Bad hip? Say what?!
Guess what I ate for breakfast with my lovely friend Lauren?!
If you guessed a breakfast sandwich with bacon, egg and cheese on a bagel with home fries, a mountain of ketchup and coffee, you are right!
Onto my hip. Yeah, I have hip dysplasia… my left side. For those of you who are not familiar with this (I’m sure not many are, it’s super rare in humans! dogs, not so much!) Anyways, what is hip dysplasia you ask? In short terms it is an abnormality of the hip socket. For me, instead of having that perfect C shaped socket it is more like an L (I need to get a picture of my x-rays for you all!), therefore the joint is more or less always dislocated. Due to this I have a major inflexibility of my left side. For example, when sitting down to stretch I can lean and reach my right foot fully but I can’t even sit straight up when my left leg is fully extended. Here is some more detail on hip dysplasia.
My inflexibility in stick figure form:
Can I just say one thing? It sucks.
As a kid I was always extremely active so at a young age my mom could tell that something wasn’t right (they didn’t actually diagnose the issue until last summer, even though I was born with it! Dang doctors). My pediatrician always told me to stretch more and that I would get more flexible, but no matter how much I stretched it did not help.
At the age of 5 I began jump rope, at 8 I was a nationally competitive jump roper, yes it exists! Obviously when your hip socked is not formed correctly all that impact is absolutely terrible (this answers anyone’s question who wonders why I DON’T run!) After years of jumping it started to take a toll on my “career of competitive jump rope” I wasn’t able to keep up with my age group for skills. I just didn’t have the flexibility in my left side and my knee was all messed up due to over-compensation for the inflexibility of my hip. I ended up quitting when I entered 8th grade.

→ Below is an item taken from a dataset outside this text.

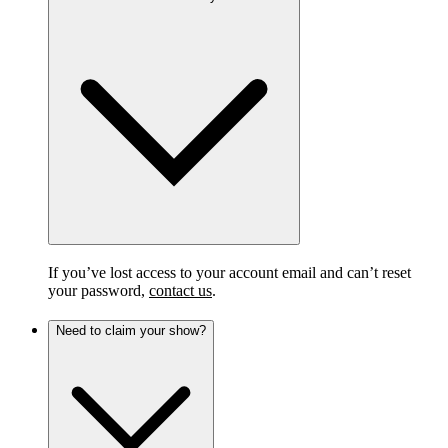
If you’ve lost access to your account email and can’t reset
your password,
contact us
.
Need to claim your show?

Down the road a few years we jump into Junior year of HS, I ran track. I got hip pain, knee pain, heel problems, back problems…if it existed, I had it. I was killing my body but I didn’t know why. I went back to the orthopedic surgeon who I had seen for my knee and told them to take an x-ray of every single major joint in my body because I knew that there was no way there wasn’t something wrong. There it was on the x-ray, “loud and clear” I had hip dysplasia. After years of not knowing and putting my body through the worst things for it, I had to learn to accept it. I was told I couldn’t run, jump do anything impact, so anything I had previously done. This is when lifting became more prominent in my life, because I was/am allowed to do it. There are restrictions, like watching my squats and deadlifts for example *any hip/back dominant exercises* I have to be extremely cautious with. I accept this, I was born this way and the only thing I can do is take care of myself. Does is suck? Uh, yes. Could it be worse? Uh, yes. I can either deal or quit – and I’m not a quitter.
I don’t know if this will quite make sense but I’m going to try for it.. I’ve always been a competitive athlete, dude seriously I could put crossfitter’s to shame with a jump rope 😉 even still (yeah, I still jump on occasion I just am super careful!) I never wanted to give that up, if it were up to me I’d still be competing. I loved the rush, the reward and just the passion for what I did. I feel the exact same way with what I do now, lifting and more importantly training. This is my life, my background, what I was built on. This is why I want to compete in figure, it is like the one thing I can actually compete in without killing my body. I can’t be a runner, a triathlete, a cyclist. I can lift, I can lift heavy, I can drink coffee and moan about cardio and I can rock some hooker heals, so why the hell not compete in it?
I dig stick figure drawings, don’t you?
Love you all! Have a wonderful night!